PROVO — Tom Holmoe had just one crack at it. It had to be a perfect trajectory for a unique orbit, the organizing of a rendezvous of living matter that could be at one spot at one time and then never happen again.
By all accounts, BYU’s athletic director threaded the needle. LaVell Edwards could die just one time. His players would return to the site of their connection with him for this physical soliloquy but once. Then the moment would be gone.
On Friday, the lights above LaVell Edwards Stadium shined bright into the night while inside, under the stands, a reunion of former players and coaches of the departed BYU football coach became a celebratory gathering that lasted until the early hours of the next day.
When Patti Edwards took to the microphone, the crowded room filled with a rambunctious assembly turned to absolute silence. You could hear a pin drop, players say.
The now widowed matriarch of Cougar football only spoke a few words, according to players gathered for the private gathering, but her message was clear. She declared she and LaVell always considered these men part of their actual family and her husband loved them so much; that it was always more about life than football, according to Paul Gustavson, an offensive lineman from the early ’70s.
Holmoe told the group he had to put the Friday reunion together because the bittersweet timing of the gathering would be a once in a lifetime reunion. “I don’t know if anyone will ever be able to gather this group together again,” said Gustavson.
Nick Stewart, father of former QB Christian Stewart who came as a guest of former QB Royce Bybee, a backup to Jim McMahon and Marc Wilson, commented, “I’ve been to these player reunions before and they bring out about 25 percent of the “who’s who” of Cougar football, but this one had almost all of them, the entire cast.”
It was a cornucopia of emotions; friendships forged but fractured by time and distance and geographic direction.
Many of these grown men, now grandfathers, hadn’t seen teammates since the day they received their varsity blankets on graduation day. It was a feast of back-slapping, hugs, tears and tales of yesteryear.
It was a gathering Edwards could never have created while alive. But his death brought mandatory airline tickets, interrupted calendars and changed plans for an army of former Cougars.
“Only LaVell’s death could have brought this great and very diverse group back together in one spot,” said Stewart. “It was clear everyone present was making the most of it." The reminiscing went on and on and on, just as it would in any great reunion, and Bybee saw friends he hadn’t seen since college. “We left before 11 p.m., and 80 percent of those in attendance were still there,” said Stewart.

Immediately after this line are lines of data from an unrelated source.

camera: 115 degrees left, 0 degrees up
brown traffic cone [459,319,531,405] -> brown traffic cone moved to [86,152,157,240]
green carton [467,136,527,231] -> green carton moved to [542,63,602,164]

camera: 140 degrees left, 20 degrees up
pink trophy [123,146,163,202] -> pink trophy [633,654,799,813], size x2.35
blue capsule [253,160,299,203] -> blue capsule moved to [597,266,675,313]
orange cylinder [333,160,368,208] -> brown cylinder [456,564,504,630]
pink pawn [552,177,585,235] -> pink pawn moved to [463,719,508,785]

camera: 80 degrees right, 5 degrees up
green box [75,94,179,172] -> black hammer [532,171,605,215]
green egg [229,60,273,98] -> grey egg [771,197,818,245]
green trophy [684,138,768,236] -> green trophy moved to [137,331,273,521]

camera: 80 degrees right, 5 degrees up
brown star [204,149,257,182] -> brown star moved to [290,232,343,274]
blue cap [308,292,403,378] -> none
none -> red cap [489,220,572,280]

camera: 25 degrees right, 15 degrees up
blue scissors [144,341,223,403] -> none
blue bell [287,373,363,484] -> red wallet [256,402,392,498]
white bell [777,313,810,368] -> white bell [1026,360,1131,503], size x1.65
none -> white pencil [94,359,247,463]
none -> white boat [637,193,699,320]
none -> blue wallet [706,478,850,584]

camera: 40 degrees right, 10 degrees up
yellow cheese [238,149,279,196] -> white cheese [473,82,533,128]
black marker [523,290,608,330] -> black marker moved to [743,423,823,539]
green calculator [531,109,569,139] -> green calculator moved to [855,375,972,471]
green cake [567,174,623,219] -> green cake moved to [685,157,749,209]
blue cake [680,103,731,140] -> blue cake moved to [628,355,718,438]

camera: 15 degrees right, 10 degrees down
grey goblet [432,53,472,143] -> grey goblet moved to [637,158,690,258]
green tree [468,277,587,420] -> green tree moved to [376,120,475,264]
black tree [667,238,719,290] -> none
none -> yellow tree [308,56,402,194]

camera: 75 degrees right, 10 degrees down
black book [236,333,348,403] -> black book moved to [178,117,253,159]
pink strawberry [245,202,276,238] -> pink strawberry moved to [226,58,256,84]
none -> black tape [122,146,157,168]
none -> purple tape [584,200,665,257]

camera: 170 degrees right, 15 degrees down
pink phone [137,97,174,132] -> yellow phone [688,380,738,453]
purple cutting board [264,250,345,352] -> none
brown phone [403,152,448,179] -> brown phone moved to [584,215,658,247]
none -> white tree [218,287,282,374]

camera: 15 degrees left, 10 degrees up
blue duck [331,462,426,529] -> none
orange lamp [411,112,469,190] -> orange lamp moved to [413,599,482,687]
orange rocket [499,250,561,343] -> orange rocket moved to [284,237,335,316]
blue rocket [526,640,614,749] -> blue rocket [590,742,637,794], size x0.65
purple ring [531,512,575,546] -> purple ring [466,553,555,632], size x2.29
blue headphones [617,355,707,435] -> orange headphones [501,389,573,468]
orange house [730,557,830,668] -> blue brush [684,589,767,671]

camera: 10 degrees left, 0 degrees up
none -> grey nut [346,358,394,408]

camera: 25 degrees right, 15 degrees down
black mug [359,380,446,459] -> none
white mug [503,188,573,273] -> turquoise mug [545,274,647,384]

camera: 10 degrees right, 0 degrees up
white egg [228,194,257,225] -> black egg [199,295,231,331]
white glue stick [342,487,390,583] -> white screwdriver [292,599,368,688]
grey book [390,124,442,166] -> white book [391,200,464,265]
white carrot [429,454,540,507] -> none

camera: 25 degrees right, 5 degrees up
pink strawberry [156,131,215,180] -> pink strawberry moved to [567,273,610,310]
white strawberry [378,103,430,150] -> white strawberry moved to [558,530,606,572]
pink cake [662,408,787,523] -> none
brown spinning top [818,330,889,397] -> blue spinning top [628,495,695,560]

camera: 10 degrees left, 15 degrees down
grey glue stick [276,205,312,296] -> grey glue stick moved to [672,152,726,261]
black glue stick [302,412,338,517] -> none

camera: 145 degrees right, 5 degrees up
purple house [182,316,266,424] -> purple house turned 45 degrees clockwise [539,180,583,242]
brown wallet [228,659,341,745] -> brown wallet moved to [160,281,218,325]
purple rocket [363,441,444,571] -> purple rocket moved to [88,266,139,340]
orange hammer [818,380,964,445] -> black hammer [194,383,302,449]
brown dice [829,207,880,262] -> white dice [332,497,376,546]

The group included players from the ’60s and every decade since. It included onetime NCAA reception leader Jay Miller, Hall of Fame quarterbacks Jim McMahon, Steve Young, Marc Wilson and Ty Detmer. It brought Kansas City Chiefs head coach Andy Reid, who just happened to have a bye week from the NFL playoffs, retired offensive guru and former Hawaii head coach Norm Chow and current Virginia coach Bronco Mendenhall and members of his staff. Utah coach Kyle Whittingham, his brothers Cary and Fred and some members of his Ute staff were there.
It included some of the best cornerbacks in school history, personalities like Rodney Rice and Rodney Thomas and QB John Walsh. There were close to 600 people gathered in the Varsity Club Room under the west stands, all with one purpose: to remember and indulge in football lore.
In true LaVell Edwards style, there was lots of laughter, storytelling, teasing and jokes. It included former heroic icons of BYU football who had now lost most of the hair atop faces featuring smiles and tears that would not go away.
Current BYU head coach Kalani Sitake spoke as part of the short program after Patti Edwards.
According to those present, Sitake quoted Benjamin Franklin who said, “All mankind is divided into three classes: those that are immovable, those that are movable and those that move.”
Sitake said many BYU players came to college as guys who were immovable and Edwards, through his love, example and personality got them to be movable and then they became movers in life, in the community, in their faith and in their families.
Sitake said many players came to Edwards broken and he molded them into men who became whole, people who may not have seen in themselves what Edwards saw all along.
Holmoe said all BYU players who had been coached by Edwards and his successors Gary Crowton and Bronco Mendenhall were part of the same family, the family of Edwards and a BYU brand he’d created and tended.
So, sandwiched in between a public memorial Friday and a private funeral service Saturday morning, was this closed-door event, created by circumstance. It was wall-to-wall, standing room only.
It was history relived, faces reappeared, personalities bound forever through the relationship they had with a departed legend. For those present, it was described as the perfect release, the ideal corporal scrapbook of flesh and blood, a living reverence of soldiers for an iconic general no longer in their midst.
On this night, far but not too big a distance from the turf and lights outside, Holmoe returned this pick for the ultimate six.